Ich versuche eine erste Annäherung über Karen Müllers Biographie, die anders verlaufen wäre, wenn sie, die auf einem großen Gutshof an der Nordsee aufgewachsen ist, nach Abschluss ihrer landwirtschaftlichen Lehre  nicht als Feriengast in die Elmau gekommen wäre. Dort lernte sie den Silberschmied Frank Müller kennen. Als die beiden 1959 heirateten, war sie zwanzig. Elmau, dieses abgeschlossene Hochtal am Fuß des Wettersteins zwischen Garmisch und Mittenwald, in dem der Theologe Johannes Müller, der Großvater von Frank, Anfang des 20. Jahrhunderts aus dem Geist der Lebensreform ein schlossartiges Refugium errichtet hatte, dessen besondere Atmosphäre Jahr für Jahr zahlreiche Gäste anlockte – Elmau wurde Karen Müllers neue Heimat. Es müsste genauer heißen: dort baute sie sich eine neue Heimat auf, und das ist ganz wörtlich zu verstehen. Denn die junge Familie lebte nicht etwa im Schloss, sondern abseits in einem kleinen Waschhaus, das nach und nach als Wohn- und Arbeitsplatz um- und ausgebaut wurde. Mit ihren Händen zu arbeiten, war Karen Müller von Kind an gewohnt. Daher fand sie sich, was nicht einfach war, auch in ihrem neuen Leben zurecht. Wichtig wurden für sie künstlerische Anregungen: neben der Arbeit ihres Mannes die Ermunterung durch ihren Schwager, den Maler Gerhard Fietz, als Mitbegründer der Künstlergruppe ZEN 49 einer der bedeutenden Vertreter der gegenstandslosen Malerei in Deutschland. In München lernte sie die kunst- und spielpädagogischen Initiativen einer Gruppe junger Kunsterzieher kennen, die Kindern und Jugendlichen neue Lern- und Erlebnisorte außerhalb des eingefahrenen Kunstunterrichts an den Schule anboten, was ihr Interesse weckte und sie anregte, mit den eigenen und fremden Kindern zu malen und zu töpfern. Und sie entdeckte die Schwarzweißfotografie als Medium, in das sie sich lang und mit Leidenschaft vertiefte.

### AUFGEFÜHRTE DATEN
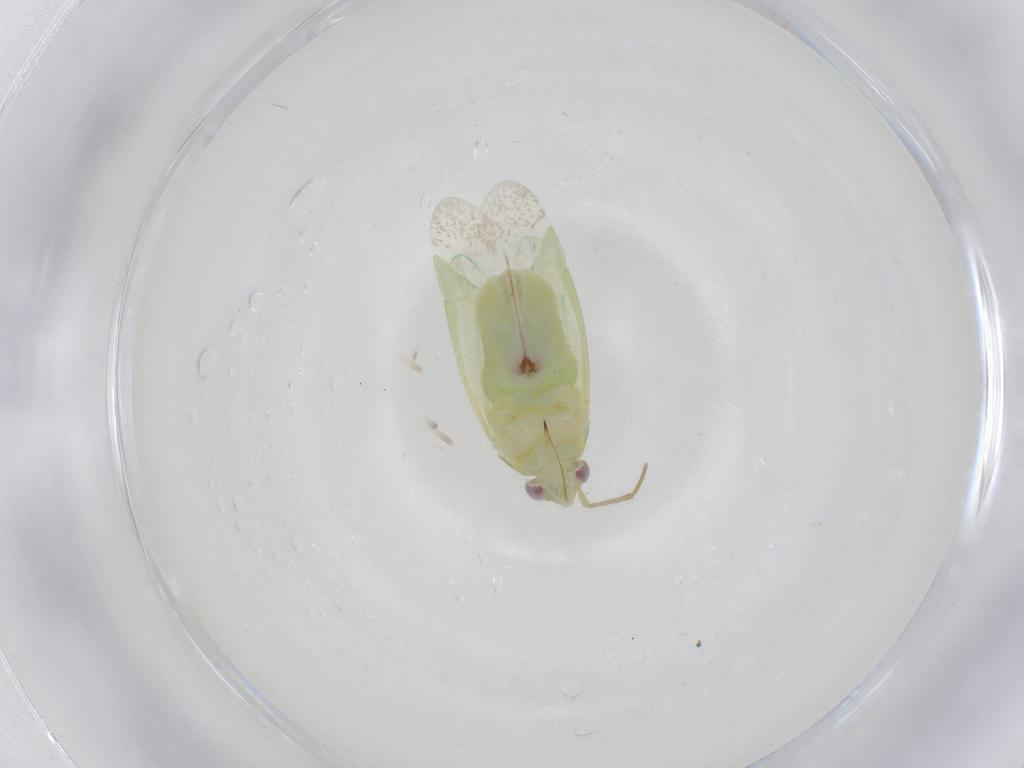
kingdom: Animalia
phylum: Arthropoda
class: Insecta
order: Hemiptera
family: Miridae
==
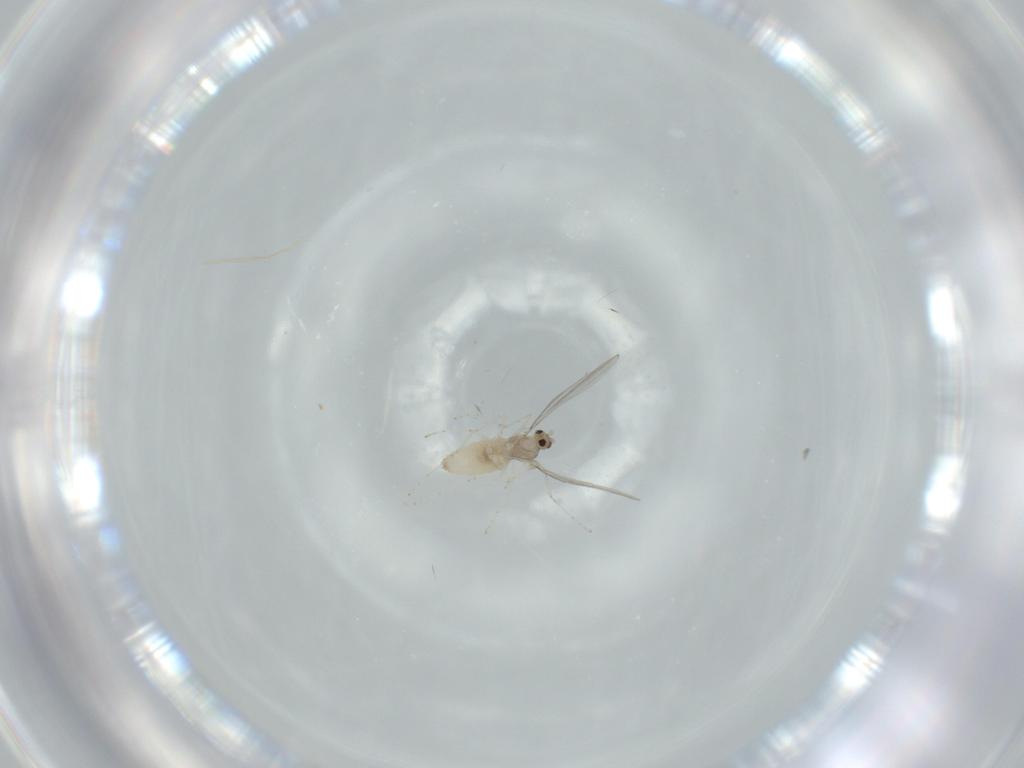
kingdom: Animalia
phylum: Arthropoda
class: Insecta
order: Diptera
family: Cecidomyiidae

### AUFGABEN
(A) Wie alt war Karen Müller laut Lesetext, als sie 1959 heiratete?
(B) Erkläre anhand des Lesetexts, warum die Aussage, Karen Müller habe sich in Elmau eine neue Heimat aufgebaut, wörtlich zu verstehen ist.
(C) Zähle alle Personen auf, die im Lesetext mit vollem Namen genannt werden.
Die Daten sind eigenständiges Material und gehören nicht zum Lesetext.

### LÖSUNGEN
(A) Sie war zwanzig.

(B) Die junge Familie lebte nicht im Schloss, sondern abseits in einem kleinen Waschhaus. Dieses wurde nach und nach zu einem Wohn- und Arbeitsplatz um- und ausgebaut.

(C) Karen Müller, Frank Müller, Johannes Müller, Gerhard Fietz